Tasks to perform:
A) Using the patent page on the wait aware memory arbiter, explain why polling or interrupt handling may be needed when a simple processor communicates with slower peripherals.
B) From the patent page on the wait aware memory arbiter, reproduce everything from "A memory arbiter in" down to "the processor system.".

US20070038829A1

US20070038829A1 - Wait aware memory arbiter

Info

Publication number: US20070038829A1
Application number: US11/202,708
Authority: US
Inventors: Ivo Tousek
Original assignee: Via Technologies Inc
Current assignee: Via Technologies Inc
Priority date: 2005-08-11
Filing date: 2005-08-11
Publication date: 2007-02-15
Also published as: CN1866230B; CN1866230A; TWI312937B; TW200707206A

Abstract

A memory arbiter in a processor system which can generate system level wait state to temporarily stop the clock to a processor is disclosed. The processor system comprises a memory, a processor, a memory arbiter and a clock controller. The memory arbiter generates a wait signal when the memory is not ready to service a memory request, and the clock controller selectively turns off a clock signal to the processor. In this way, the processor that cannot be waited by means of a dedicated wait input signal can be included in the arbitration scheme to improve the performance of the processor system.

Description

BACKGROUND OF THE INVENTION

1. Field of the Invention
This invention relates to data transfers in computer systems, and more particularly to a memory arbitration unit that utilize clock controlled wait states in a microprocessor system.
2. Description of the Related Art
Simple processors (microprocessor or digital signal processors) sometimes do not provide an external wait input signal. Such a wait signal is typically used by processor peripherals that are operating slower than the processor itself, when the peripheral needs to wait for the processor's access.
When such a non waiting processor is communicating with slower system peripherals which do not respond in a manner such that the processor can continue its execution, the peripherals cannot simply assert a wait signal back to the processor in order to temporarily wait for the processor's execution. Instead, techniques like polling or interrupt handling may be used.

Given entries:
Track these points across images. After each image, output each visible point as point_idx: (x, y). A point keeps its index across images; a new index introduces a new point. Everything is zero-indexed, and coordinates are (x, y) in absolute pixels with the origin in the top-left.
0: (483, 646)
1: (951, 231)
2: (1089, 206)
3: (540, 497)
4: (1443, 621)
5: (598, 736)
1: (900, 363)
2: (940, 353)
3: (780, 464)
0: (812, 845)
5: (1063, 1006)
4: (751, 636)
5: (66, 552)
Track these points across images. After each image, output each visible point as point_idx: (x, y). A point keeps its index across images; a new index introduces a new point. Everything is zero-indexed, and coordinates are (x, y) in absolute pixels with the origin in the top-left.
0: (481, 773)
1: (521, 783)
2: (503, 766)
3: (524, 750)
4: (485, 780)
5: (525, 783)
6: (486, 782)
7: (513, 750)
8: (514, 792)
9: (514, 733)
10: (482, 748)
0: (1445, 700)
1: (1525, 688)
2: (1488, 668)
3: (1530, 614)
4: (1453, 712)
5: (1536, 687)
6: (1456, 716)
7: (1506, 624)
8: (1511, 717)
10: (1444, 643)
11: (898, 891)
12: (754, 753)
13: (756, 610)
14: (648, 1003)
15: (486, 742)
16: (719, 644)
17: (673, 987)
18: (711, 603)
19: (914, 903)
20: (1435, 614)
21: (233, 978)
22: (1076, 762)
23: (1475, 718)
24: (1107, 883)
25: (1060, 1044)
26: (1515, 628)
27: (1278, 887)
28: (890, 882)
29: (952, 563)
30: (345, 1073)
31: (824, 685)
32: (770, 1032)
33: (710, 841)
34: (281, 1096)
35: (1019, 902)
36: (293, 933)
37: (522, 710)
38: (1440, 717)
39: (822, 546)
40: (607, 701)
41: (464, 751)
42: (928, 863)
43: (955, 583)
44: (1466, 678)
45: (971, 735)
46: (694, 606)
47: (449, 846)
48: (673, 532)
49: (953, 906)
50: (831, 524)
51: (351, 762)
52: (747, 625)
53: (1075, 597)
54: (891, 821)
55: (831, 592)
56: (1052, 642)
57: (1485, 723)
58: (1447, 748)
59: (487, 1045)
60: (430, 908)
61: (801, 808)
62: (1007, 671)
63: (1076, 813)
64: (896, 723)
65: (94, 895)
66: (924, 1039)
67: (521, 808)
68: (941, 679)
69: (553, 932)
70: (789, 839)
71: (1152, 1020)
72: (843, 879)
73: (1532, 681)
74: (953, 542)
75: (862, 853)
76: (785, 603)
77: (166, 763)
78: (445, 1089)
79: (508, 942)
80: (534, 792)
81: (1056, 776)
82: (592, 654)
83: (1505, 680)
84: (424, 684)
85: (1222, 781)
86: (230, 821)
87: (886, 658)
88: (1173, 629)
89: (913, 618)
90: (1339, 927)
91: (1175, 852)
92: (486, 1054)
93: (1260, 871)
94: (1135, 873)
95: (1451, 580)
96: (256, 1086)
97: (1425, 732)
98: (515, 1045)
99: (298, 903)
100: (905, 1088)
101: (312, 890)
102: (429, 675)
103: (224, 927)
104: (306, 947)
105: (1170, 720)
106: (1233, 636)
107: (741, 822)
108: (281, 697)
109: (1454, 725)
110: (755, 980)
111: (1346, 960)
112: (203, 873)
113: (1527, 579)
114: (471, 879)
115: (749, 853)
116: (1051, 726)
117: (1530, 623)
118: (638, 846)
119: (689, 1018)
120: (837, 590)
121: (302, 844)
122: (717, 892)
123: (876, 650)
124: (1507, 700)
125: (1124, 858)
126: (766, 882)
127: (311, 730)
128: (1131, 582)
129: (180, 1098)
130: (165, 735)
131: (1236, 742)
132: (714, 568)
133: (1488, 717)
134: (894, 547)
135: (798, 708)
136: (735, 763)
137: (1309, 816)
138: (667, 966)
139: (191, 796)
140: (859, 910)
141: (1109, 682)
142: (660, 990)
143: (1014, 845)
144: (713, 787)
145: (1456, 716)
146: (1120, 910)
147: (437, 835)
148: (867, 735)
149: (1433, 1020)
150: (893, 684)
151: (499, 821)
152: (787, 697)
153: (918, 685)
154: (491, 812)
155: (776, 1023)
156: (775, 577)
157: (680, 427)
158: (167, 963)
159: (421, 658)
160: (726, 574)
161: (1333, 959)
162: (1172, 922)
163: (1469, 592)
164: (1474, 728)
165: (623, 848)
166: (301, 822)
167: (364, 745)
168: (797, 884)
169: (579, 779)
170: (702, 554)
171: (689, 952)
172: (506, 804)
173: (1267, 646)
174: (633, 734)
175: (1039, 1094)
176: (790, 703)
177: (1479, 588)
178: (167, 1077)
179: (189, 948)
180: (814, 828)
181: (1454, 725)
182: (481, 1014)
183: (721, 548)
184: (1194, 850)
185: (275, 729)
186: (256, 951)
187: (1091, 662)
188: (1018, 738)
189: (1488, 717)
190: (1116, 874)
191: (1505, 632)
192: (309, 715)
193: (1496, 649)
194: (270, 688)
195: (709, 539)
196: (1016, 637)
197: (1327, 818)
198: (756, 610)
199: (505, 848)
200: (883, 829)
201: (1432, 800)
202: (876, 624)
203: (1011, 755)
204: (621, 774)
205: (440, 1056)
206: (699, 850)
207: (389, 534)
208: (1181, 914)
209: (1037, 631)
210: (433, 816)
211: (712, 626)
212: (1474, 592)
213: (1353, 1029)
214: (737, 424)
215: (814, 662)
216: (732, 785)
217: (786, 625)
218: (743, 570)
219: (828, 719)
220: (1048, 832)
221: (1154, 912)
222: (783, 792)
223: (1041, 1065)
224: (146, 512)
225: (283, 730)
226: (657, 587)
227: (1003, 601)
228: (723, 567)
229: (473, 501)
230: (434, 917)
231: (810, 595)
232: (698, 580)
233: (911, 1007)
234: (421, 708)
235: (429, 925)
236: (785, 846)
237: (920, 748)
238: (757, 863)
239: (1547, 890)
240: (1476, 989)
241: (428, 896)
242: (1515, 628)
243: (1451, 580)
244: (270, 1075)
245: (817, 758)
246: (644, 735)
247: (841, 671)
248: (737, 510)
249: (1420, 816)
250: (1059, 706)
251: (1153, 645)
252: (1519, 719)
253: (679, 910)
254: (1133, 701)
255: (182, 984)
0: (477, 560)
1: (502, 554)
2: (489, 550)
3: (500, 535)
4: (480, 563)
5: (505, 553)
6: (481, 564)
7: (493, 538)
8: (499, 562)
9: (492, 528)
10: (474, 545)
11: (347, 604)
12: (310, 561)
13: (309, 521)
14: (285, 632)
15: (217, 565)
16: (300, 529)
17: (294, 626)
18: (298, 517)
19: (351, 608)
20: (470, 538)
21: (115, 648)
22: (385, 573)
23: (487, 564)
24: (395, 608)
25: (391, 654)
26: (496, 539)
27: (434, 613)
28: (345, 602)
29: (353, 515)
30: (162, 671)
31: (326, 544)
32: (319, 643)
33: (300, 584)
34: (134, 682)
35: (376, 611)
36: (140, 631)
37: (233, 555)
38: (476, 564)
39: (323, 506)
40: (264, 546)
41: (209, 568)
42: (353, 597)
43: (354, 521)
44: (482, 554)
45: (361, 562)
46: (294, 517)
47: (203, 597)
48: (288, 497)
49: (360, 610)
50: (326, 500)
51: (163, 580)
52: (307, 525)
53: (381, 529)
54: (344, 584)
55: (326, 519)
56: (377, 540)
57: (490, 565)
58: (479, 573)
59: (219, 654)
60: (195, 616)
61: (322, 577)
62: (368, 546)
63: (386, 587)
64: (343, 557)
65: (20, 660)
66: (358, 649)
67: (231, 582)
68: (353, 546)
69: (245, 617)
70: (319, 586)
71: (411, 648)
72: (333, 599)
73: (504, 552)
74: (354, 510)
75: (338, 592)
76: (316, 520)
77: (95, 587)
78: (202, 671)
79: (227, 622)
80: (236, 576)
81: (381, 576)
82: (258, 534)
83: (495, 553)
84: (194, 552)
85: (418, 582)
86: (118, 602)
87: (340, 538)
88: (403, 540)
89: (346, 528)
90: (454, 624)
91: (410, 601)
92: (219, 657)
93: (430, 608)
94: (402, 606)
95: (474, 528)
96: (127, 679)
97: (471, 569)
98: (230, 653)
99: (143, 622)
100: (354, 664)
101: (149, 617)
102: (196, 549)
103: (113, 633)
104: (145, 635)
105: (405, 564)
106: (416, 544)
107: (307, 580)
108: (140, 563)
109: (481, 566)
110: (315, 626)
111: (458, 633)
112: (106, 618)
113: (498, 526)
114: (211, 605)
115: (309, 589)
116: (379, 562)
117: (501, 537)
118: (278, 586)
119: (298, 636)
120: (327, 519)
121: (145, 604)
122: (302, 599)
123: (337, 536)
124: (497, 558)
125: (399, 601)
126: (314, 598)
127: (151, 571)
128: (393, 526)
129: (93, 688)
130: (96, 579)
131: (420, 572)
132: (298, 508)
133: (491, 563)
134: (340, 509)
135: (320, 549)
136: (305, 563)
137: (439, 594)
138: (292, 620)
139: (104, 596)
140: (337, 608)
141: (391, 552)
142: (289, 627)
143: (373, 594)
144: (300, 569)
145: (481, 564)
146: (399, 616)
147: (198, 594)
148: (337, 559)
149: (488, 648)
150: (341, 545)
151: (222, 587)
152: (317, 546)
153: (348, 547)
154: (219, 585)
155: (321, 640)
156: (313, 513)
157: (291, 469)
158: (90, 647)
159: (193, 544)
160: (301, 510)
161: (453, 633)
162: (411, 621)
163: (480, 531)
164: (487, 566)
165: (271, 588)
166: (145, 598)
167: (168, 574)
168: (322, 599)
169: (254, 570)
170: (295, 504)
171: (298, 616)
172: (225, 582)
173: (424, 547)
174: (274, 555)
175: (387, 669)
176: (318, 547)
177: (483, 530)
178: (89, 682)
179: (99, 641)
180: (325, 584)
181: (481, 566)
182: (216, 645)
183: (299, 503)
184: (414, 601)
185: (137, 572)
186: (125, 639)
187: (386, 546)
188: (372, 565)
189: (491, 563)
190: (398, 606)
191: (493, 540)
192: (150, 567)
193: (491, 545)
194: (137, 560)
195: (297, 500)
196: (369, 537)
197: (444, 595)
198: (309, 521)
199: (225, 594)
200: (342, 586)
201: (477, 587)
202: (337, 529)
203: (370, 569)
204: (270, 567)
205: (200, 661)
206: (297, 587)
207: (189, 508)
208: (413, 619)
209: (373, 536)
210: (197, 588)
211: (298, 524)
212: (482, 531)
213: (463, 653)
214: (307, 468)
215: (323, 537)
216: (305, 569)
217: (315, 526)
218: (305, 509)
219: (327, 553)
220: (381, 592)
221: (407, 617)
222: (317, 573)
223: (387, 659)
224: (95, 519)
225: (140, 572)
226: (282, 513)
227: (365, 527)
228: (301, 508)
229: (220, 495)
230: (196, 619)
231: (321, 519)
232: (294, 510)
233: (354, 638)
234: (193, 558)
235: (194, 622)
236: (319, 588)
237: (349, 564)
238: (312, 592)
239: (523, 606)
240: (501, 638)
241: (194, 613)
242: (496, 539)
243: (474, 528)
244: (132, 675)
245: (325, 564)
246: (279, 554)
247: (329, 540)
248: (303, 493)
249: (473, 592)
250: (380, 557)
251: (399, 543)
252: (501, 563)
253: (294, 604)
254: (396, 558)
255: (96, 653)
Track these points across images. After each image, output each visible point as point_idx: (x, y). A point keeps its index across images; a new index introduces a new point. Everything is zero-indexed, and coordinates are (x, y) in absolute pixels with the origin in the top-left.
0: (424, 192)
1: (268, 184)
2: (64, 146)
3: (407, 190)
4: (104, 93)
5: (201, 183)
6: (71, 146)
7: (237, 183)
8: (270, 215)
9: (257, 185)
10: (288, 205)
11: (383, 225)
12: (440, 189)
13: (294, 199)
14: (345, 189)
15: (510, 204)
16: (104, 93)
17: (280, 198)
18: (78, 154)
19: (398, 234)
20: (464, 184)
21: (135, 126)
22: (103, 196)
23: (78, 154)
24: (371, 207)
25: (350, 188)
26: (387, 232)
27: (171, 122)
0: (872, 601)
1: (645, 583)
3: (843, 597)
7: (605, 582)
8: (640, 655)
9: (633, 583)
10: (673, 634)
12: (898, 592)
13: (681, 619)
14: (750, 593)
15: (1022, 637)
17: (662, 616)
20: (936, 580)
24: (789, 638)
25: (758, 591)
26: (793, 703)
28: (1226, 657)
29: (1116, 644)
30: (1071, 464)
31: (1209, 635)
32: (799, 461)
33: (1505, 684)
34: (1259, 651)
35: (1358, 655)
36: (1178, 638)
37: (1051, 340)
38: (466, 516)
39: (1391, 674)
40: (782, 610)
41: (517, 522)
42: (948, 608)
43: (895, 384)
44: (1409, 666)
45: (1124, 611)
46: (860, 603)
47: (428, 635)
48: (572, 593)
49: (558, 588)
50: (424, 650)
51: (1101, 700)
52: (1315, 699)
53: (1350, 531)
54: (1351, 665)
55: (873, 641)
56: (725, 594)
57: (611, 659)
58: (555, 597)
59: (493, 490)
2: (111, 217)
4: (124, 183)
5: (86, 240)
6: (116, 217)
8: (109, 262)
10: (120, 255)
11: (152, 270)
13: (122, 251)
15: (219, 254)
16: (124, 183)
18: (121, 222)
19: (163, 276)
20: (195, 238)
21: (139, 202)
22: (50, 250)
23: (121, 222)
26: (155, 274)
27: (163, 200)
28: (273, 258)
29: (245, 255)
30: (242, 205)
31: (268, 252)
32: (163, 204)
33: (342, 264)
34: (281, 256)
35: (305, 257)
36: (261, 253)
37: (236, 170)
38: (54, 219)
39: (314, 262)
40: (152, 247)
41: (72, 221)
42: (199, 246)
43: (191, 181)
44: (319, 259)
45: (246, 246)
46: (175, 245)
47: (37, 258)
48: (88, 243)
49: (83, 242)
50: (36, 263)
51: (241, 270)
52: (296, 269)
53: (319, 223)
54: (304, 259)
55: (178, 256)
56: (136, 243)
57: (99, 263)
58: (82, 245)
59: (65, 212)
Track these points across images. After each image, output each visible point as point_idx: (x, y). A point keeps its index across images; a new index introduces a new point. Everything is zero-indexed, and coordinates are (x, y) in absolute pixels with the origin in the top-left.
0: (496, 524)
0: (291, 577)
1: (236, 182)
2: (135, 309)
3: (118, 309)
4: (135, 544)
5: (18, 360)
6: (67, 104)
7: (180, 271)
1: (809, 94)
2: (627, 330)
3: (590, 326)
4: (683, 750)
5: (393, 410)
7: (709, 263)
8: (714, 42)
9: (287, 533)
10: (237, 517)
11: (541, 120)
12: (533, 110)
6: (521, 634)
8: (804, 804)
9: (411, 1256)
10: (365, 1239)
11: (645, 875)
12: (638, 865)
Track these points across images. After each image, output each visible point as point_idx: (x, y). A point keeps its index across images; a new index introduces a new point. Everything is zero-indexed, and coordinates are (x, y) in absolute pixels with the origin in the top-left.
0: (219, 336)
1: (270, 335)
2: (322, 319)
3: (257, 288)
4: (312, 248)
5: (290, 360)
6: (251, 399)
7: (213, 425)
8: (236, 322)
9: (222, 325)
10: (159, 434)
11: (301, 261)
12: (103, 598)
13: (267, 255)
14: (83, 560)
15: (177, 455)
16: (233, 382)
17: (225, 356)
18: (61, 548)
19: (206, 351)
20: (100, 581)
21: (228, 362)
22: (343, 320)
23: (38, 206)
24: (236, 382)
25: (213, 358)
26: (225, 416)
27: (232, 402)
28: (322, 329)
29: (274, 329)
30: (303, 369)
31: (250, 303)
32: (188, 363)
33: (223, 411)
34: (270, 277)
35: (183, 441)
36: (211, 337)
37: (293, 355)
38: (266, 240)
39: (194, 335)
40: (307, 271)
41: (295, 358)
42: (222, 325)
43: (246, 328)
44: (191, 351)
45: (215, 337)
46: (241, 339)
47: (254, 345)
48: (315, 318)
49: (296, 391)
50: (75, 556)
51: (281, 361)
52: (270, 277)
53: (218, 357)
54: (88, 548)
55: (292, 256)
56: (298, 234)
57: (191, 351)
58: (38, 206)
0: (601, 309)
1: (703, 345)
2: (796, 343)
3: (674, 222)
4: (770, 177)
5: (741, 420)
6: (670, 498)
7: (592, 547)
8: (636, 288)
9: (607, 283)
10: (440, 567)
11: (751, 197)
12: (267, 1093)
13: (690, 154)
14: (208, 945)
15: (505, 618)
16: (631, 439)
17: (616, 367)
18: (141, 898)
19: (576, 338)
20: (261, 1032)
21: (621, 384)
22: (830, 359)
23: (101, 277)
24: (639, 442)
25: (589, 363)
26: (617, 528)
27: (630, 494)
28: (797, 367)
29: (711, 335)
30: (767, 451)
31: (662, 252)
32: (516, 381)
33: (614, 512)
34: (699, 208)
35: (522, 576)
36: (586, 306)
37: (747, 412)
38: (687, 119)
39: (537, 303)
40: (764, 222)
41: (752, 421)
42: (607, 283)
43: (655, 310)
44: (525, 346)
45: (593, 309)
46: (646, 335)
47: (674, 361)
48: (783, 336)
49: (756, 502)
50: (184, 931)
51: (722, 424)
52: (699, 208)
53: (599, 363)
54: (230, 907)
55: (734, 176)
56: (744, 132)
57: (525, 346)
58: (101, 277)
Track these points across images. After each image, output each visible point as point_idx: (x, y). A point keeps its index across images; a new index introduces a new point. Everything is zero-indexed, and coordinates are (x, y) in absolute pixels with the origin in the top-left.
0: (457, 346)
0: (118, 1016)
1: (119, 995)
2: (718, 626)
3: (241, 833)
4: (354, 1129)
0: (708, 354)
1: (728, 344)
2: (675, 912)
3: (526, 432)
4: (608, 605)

Final results:
A) Some simple processors have no external wait input signal. When such a processor talks to slower peripherals that cannot respond in time for it to continue execution, the peripherals cannot assert a wait signal back to make it wait temporarily. Techniques like polling or interrupt handling may be used instead.

B)
A memory arbiter in a processor system which can generate system level wait state to temporarily stop the clock to a processor is disclosed. The processor system comprises a memory, a processor, a memory arbiter and a clock controller. The memory arbiter generates a wait signal when the memory is not ready to service a memory request, and the clock controller selectively turns off a clock signal to the processor. In this way, the processor that cannot be waited by means of a dedicated wait input signal can be included in the arbitration scheme to improve the performance of the processor system.